──────── DATA SUPPLIED

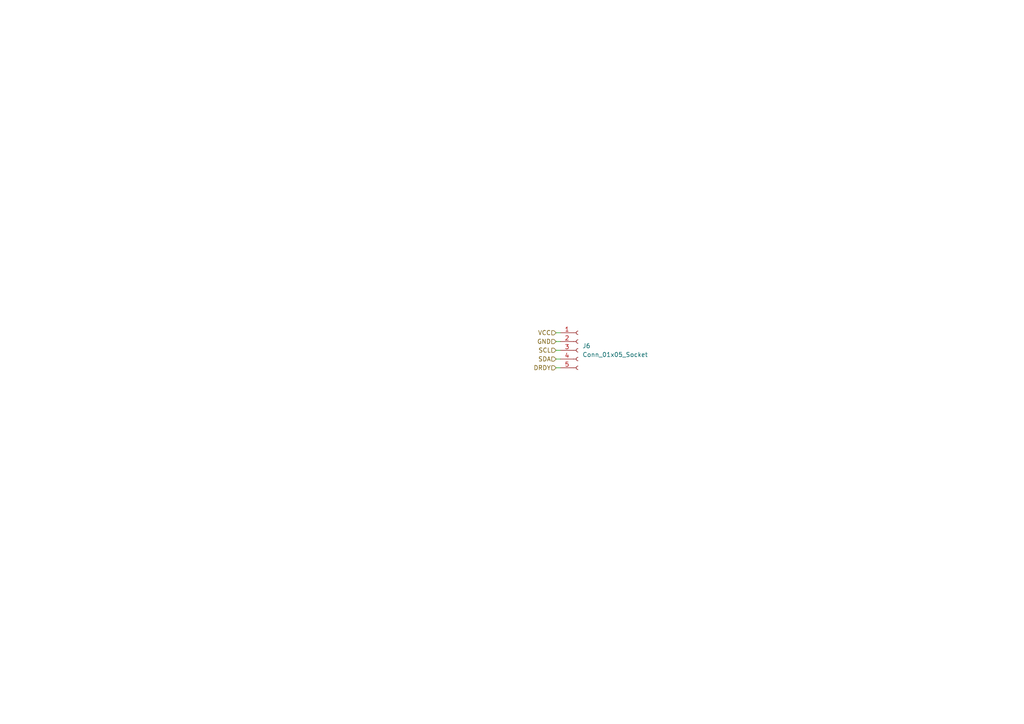
<source format=kicad_sch>
(kicad_sch
	(version 20250114)
	(generator "eeschema")
	(generator_version "9.0")
	(uuid "68c5ebb2-b1cf-4eb0-9997-319147433bdc")
	(paper "A4")
	(title_block
		(comment 1 "Magnetometer module pin socket")
	)
	
	(wire
		(pts
			(xy 161.29 101.6) (xy 162.56 101.6)
		)
		(stroke
			(width 0)
			(type default)
		)
		(uuid "2548deb6-28fa-44bd-84b6-c66ece7092ee")
	)
	(wire
		(pts
			(xy 161.29 99.06) (xy 162.56 99.06)
		)
		(stroke
			(width 0)
			(type default)
		)
		(uuid "3b98e652-4fe9-4379-8c22-348f5186fd61")
	)
	(wire
		(pts
			(xy 161.29 106.68) (xy 162.56 106.68)
		)
		(stroke
			(width 0)
			(type default)
		)
		(uuid "6af72346-3ff3-46a7-b92a-c6eeaf729e64")
	)
	(wire
		(pts
			(xy 161.29 104.14) (xy 162.56 104.14)
		)
		(stroke
			(width 0)
			(type default)
		)
		(uuid "6dad0fc5-887d-4ba9-acfb-788e0fd41312")
	)
	(wire
		(pts
			(xy 161.29 96.52) (xy 162.56 96.52)
		)
		(stroke
			(width 0)
			(type default)
		)
		(uuid "cfefa6b6-db2e-4a3f-8a5a-c7261f0655dd")
	)
	(hierarchical_label "SDA"
		(shape input)
		(at 161.29 104.14 180)
		(effects
			(font
				(size 1.27 1.27)
			)
			(justify right)
		)
		(uuid "1b9453fa-1e37-4885-b8d5-6d14fd3a00b1")
	)
	(hierarchical_label "VCC"
		(shape input)
		(at 161.29 96.52 180)
		(effects
			(font
				(size 1.27 1.27)
			)
			(justify right)
		)
		(uuid "50b094fe-dd84-4d87-a0e0-dc0309a4b66b")
	)
	(hierarchical_label "DRDY"
		(shape input)
		(at 161.29 106.68 180)
		(effects
			(font
				(size 1.27 1.27)
			)
			(justify right)
		)
		(uuid "60c5470f-7419-468a-a19c-07e7738c94e1")
	)
	(hierarchical_label "SCL"
		(shape input)
		(at 161.29 101.6 180)
		(effects
			(font
				(size 1.27 1.27)
			)
			(justify right)
		)
		(uuid "971ebae1-4f26-455d-9f33-8cae05eb819d")
	)
	(hierarchical_label "GND"
		(shape input)
		(at 161.29 99.06 180)
		(effects
			(font
				(size 1.27 1.27)
			)
			(justify right)
		)
		(uuid "caf2e578-de7a-4966-a42a-a0399f1b175d")
	)
	(symbol
		(lib_id "Connector:Conn_01x05_Socket")
		(at 167.64 101.6 0)
		(unit 1)
		(exclude_from_sim no)
		(in_bom yes)
		(on_board yes)
		(dnp no)
		(fields_autoplaced yes)
		(uuid "05a156f4-f24f-46dc-a04b-77c4d544cfd4")
		(property "Reference" "J6"
			(at 168.91 100.3299 0)
			(effects
				(font
					(size 1.27 1.27)
				)
				(justify left)
			)
		)
		(property "Value" "Conn_01x05_Socket"
			(at 168.91 102.8699 0)
			(effects
				(font
					(size 1.27 1.27)
				)
				(justify left)
			)
		)
		(property "Footprint" "Connector_PinSocket_2.54mm:PinSocket_1x05_P2.54mm_Vertical"
			(at 167.64 101.6 0)
			(effects
				(font
					(size 1.27 1.27)
				)
				(hide yes)
			)
		)
		(property "Datasheet" "~"
			(at 167.64 101.6 0)
			(effects
				(font
					(size 1.27 1.27)
				)
				(hide yes)
			)
		)
		(property "Description" "Generic connector, single row, 01x05, script generated"
			(at 167.64 101.6 0)
			(effects
				(font
					(size 1.27 1.27)
				)
				(hide yes)
			)
		)
		(pin "1"
			(uuid "8f95dd3b-85d7-4081-83ec-504d40d71e1a")
		)
		(pin "3"
			(uuid "6116a85e-507c-4ace-949e-263f22b3c59e")
		)
		(pin "4"
			(uuid "f515643a-113e-427a-8865-b638ca5e6236")
		)
		(pin "5"
			(uuid "f4ef6f9d-6178-4d68-b0c4-c462bc2999ce")
		)
		(pin "2"
			(uuid "f105ab79-4d04-45c9-aa6b-ab40b7169743")
		)
		(instances
			(project "NDE"
				(path "/6d7602eb-73a0-43e5-bb95-aef89688bbbb/c0ea2434-7780-432e-aad2-c5b05f43687f"
					(reference "J6")
					(unit 1)
				)
			)
		)
	)
)

</source>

────────────────

> **ACTIVITY**
Find the lines above that contain the word "property" and collect them.

> **TASK SOLUTION**
		(property "Reference" "J6"
		(property "Value" "Conn_01x05_Socket"
		(property "Footprint" "Connector_PinSocket_2.54mm:PinSocket_1x05_P2.54mm_Vertical"
		(property "Datasheet" "~"
		(property "Description" "Generic connector, single row, 01x05, script generated"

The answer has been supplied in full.